==== SUPPLIED MATERIAL ====
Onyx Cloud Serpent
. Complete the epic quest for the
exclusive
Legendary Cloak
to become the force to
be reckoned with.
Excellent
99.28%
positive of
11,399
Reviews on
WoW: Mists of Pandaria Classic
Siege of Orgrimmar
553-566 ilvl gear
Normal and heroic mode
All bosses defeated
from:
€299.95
====
==== SUPPLIED MATERIAL ====
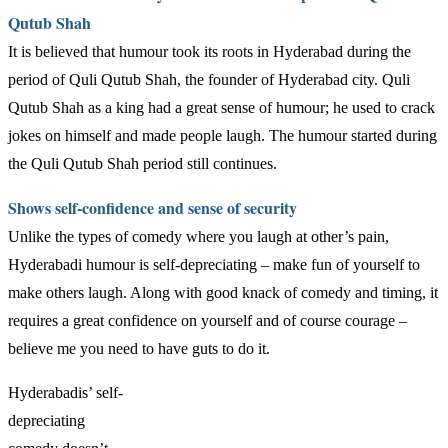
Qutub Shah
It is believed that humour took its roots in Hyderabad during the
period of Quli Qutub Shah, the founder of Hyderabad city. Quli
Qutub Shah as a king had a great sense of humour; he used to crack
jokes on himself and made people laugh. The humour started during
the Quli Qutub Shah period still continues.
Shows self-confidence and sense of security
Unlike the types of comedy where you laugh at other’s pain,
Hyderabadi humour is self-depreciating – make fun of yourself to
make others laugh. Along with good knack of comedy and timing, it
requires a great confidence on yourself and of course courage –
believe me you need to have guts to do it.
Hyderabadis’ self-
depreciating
====
● **TO DO**: Return every row in which the string "confidence" appears, copying each one in full.

● **EXERCISE RESPONSE**:
Shows self-confidence and sense of security
requires a great confidence on yourself and of course courage –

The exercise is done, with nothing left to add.